Elder and Cannon at Garnethill
10 Sep 2007
Triptych Elder and Cannon has completed its third building for St Aloysius among Garnethill’s tenements. Photographs by Keith Hunter.
GARNETHILL is very Glasgow. It’s got the ‘hill’, the art school, the Catholic Church, Chinatown and an appealing mix of shabby, working-class tenements and a couple of streets of well-healed middle-class ones.Then there is St Aloysius, one of Scotland’s most highly regarded private Catholic schools. St Aloysius sits where the city grid climbs up to embrace the ridge from which the area takes its name.

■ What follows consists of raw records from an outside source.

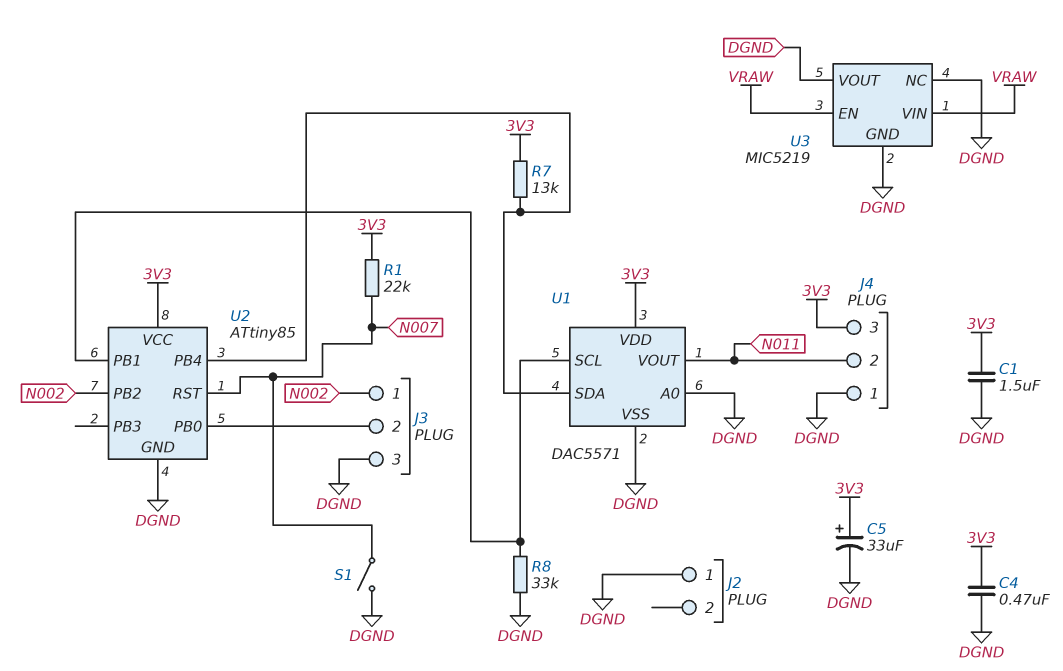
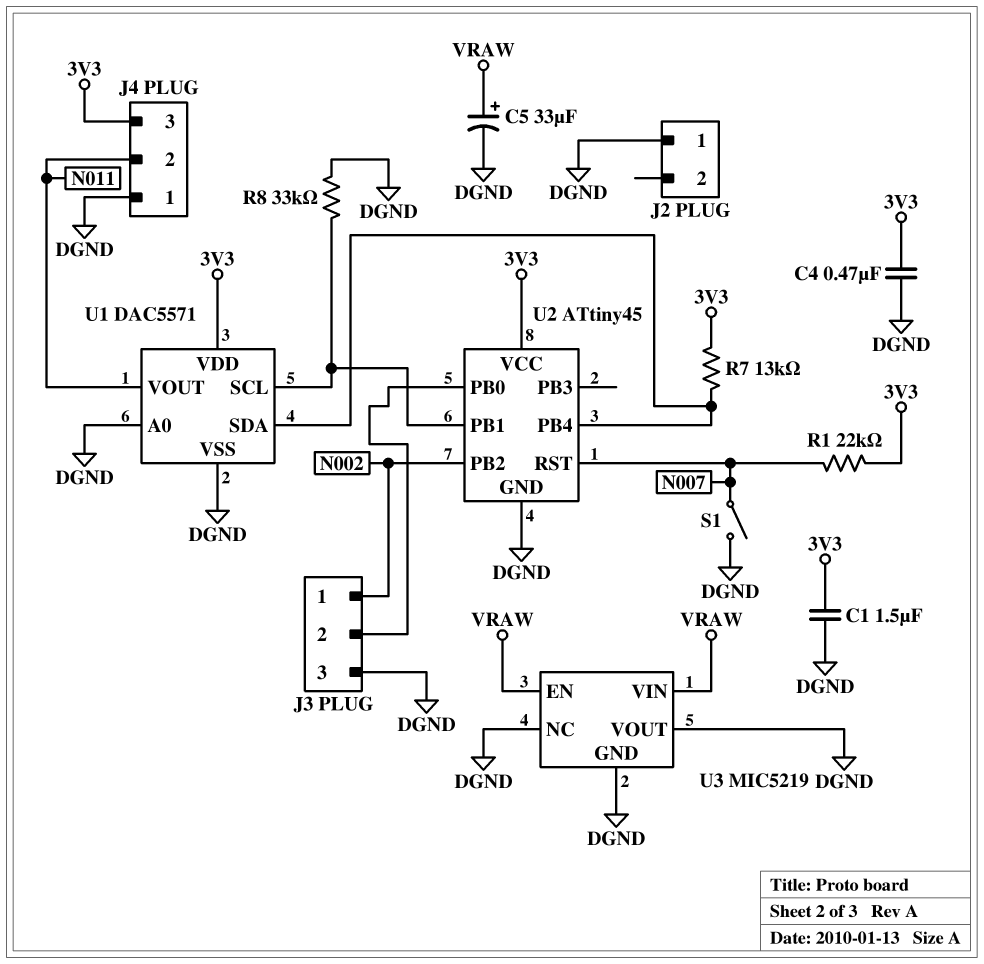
C5: 33uF (plus 3V3, minus DGND) -> 33uF (plus VRAW, minus DGND)
U2: ATtiny85 -> ATtiny45

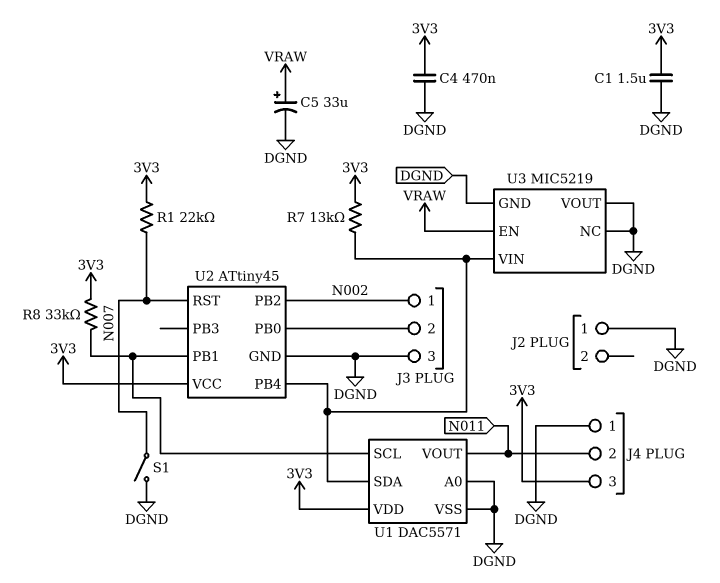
R8: 33k (DGND, U1/SCL) -> 33k (3V3, U1/SCL)
U3 pin VIN: VRAW -> U1/SDA

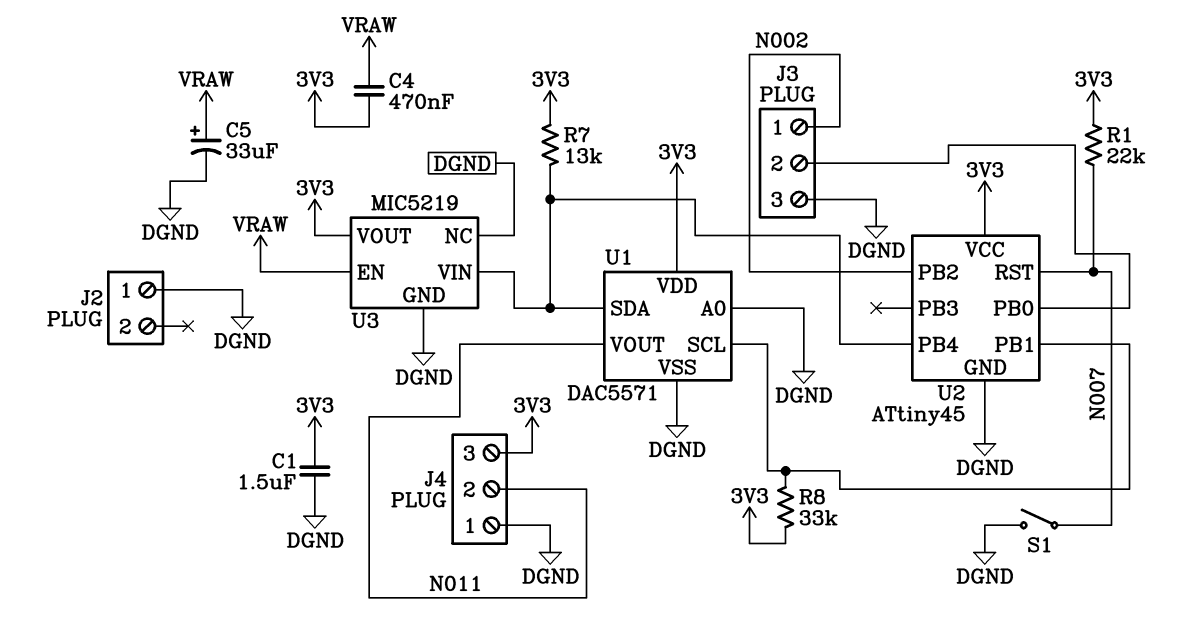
C4: 470nF (3V3, DGND) -> 470nF (3V3, VRAW)
U3 pin VOUT: DGND -> 3V3

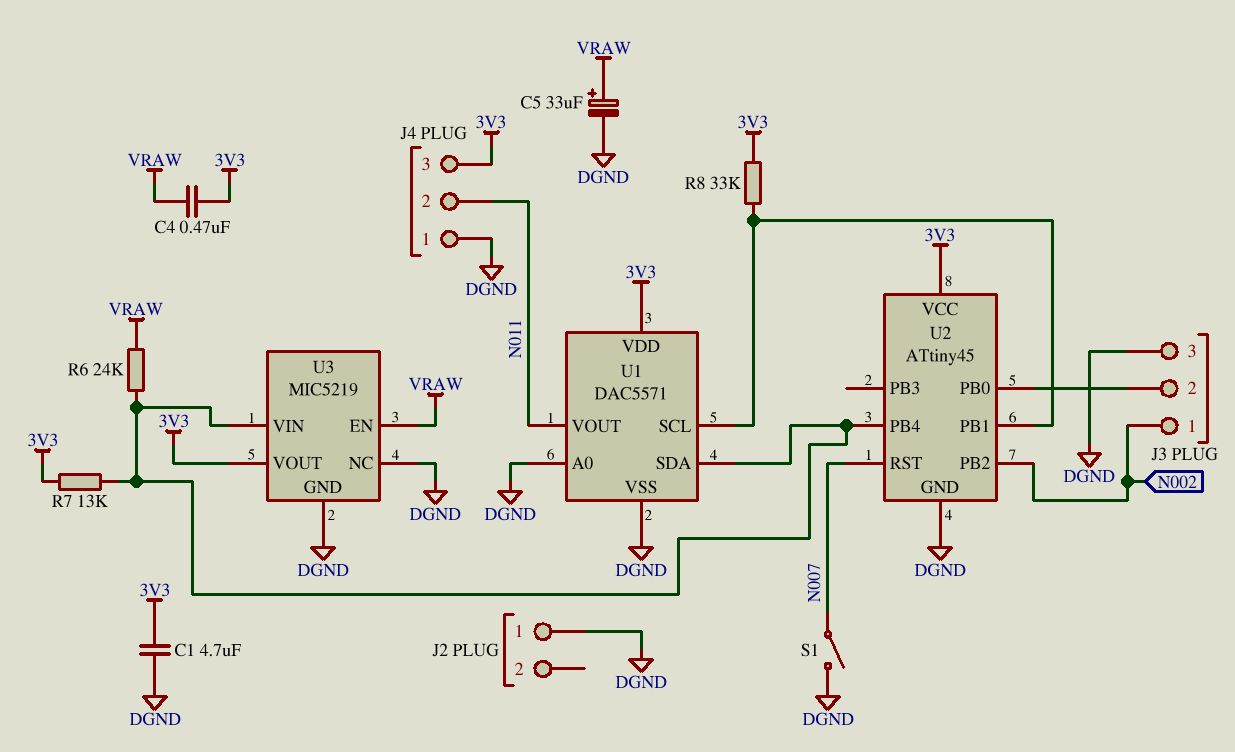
C1: 1.5uF (3V3, DGND) -> 4.7uF (3V3, DGND)
R1: 22k (3V3, N007) -> none
R6: none -> 24k (U1/SDA, VRAW)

The urban grain is highly legible – from the top of the hill, the streets frame spectacular rollercoaster views down to the Clyde and over to the south of the city, while to the north, the vistas are contained by the majestic face of the Campsies. Somehow the natural exuberance of the topography reinforces the clarity and elegance of the city grid.
Like Glasgow School Of Art, St Aloysius has, over time, bought a number of properties and sites in the area, so it now has what might broadly be described as a campus. The special thing about this campus is that its circulation areas and break-out spaces are the city streets – spaces the school shares with the rest of the city.
When St Aloysius Junior School was completed in 1999, it was the city’s best-kept secret. All eyes were focused on The Lighthouse and Homes for the Future. The fact that Elder and Cannon had produced a really groundbreaking school that made a unique contribution to the urban fabric of Garnethill went unrecorded. Then, in 2004, the RIAS gave Elder and Cannon its annual prize for the practice’s second intervention in the area, the Clavius Building on Scott Street. This year the practice has completed its third building which brings together two independent but related facilities: a spirituality centre on the ground floor and a residence – a large house for up to 10 priests and their guests on the upper three floors.
This house contains a small chapel, visible as a tall timber box at the rear, a reception and dining space contained within an internal double volume, and an upper lounge leading to a roof terrace. Like the Clavius Building, the residence presents a panelled concrete gable to Scott Street, book-ending the long run of tenements and marking its civic nature. The residence is, however, a touch more gentle and domestic, and a little less gritty than its partner opposite.
The south-facing roof terrace, which looks like it has been carved out of the block, provides a deliberate challenge to the solid stone boxes that surround it, but it’s also entirely at home. This is partly because it faces on to the Clavius Building, but also because the massing – like the other two buildings in the triptych – is perfectly judged.